Przewodniczący Rady Europejskiej Donald Tusk wypowiedział się m.in. na temat przyszłości Polski podczas swojego przemówienia w Watykanie. Tusk brał udział w ceremonii wręczenia papieżowi Franciszkowi nagrody Karola Wielkiego.
- Jestem przekonany, że w czasie swojej nieodległej podróży do Polski na spotkanie z młodymi ludźmi z całego świata doświadczysz Ojcze Święty serdeczności moich rodaków - mówił Donald Tusk.
- Polska jest i będzie w Europie, to jest poza kwestią. Pytanie, jakie stawia Jego Świątobliwość, to jaka Europa ma być. Miłosierna i solidarna, czy zamknięta i egoistyczna? Zbudowana na jakże chrześcijańskich ideach praw człowieka, wolności obywatelskich oraz respektu dla każdej jednostki, czy też na pogańskim kulcie przemocy i pogardy? - pytał.
- Polityka i religia mają wspólny cel i nie jest nim władza nad drugim człowiekiem, jak chcieliby niektórzy. Tym wspólnym celem jest ograniczanie zła i cierpienia. Jak mówiła Simone Weil: "tu na drodze leży jakiś nędzarz na pół martwy z głodu, Bóg otacza go swoim miłosierdziem, ale nie może zesłać mu chleba. Lecz obok jest człowiek i na całe szczęście nie jest Bogiem i może podać mu kawałek chleba. To jego jedyna wyższość nad Bogiem". Nakarmić człowieka mogą tylko inni ludzie, także ludzie religii, polityki, każdy na swój sposób, swoimi narzędziami. Dlatego z taką radością przyjąłem tę wizję (Kościoła - red.),jaką proponujesz ty, Ojcze Święty - Kościoła będącego, jak mówisz, szpitalem polowym, a nie urzędem celnym - powiedział Donald Tusk.

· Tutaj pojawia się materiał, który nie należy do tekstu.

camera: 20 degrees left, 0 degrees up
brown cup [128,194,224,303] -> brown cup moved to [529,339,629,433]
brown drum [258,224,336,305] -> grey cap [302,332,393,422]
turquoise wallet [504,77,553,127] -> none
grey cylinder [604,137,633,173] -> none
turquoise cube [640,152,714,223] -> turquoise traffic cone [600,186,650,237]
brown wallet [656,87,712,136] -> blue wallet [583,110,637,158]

- Jestem przekonany, że dziś w tych niepewnych czasach wielkich wyzwań wszyscy wierzący i niewierzący potrzebują Kościoła, który przygarnia, a nie wyklucza. Kościoła, który rezygnuje z bogactwa, aby wspierać ubogich. (...) Kościoła, który wierzy w człowieka i jego wolność, a nie we wszechwładzę i wszechwiedzę instytucji. Kościoła, który złamanemu ludzkiemu życiu niesie nadzieję, a nie potępienie. Kościoła, który budzi tylko dobre uczucia, nie budząc w nikim wzgardy, strachu czy złości. Takiego Kościoła potrzebujemy wszyscy - zaznaczał przewodniczący Rady Europejskiej.

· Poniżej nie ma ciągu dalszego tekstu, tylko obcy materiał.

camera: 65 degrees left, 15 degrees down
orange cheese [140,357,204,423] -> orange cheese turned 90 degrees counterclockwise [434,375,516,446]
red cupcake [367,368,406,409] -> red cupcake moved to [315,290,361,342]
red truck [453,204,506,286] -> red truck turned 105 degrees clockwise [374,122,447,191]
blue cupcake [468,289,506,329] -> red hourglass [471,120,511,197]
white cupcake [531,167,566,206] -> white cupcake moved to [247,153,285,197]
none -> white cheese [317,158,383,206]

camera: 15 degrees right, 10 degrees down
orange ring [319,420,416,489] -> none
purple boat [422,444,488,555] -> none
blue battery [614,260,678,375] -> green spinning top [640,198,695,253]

Papież Franciszek nagrodzony
Podczas ceremonii w piątek w Watykanie papież Franciszek otrzymał nagrodę Karola Wielkiego, przyznawaną przez miasto Akwizgran. Na uroczystość przybyli najważniejsi urzędnicy Unii Europejskiej, a także kanclerz Niemiec Angela Merkel i król Hiszpanii Filip VI.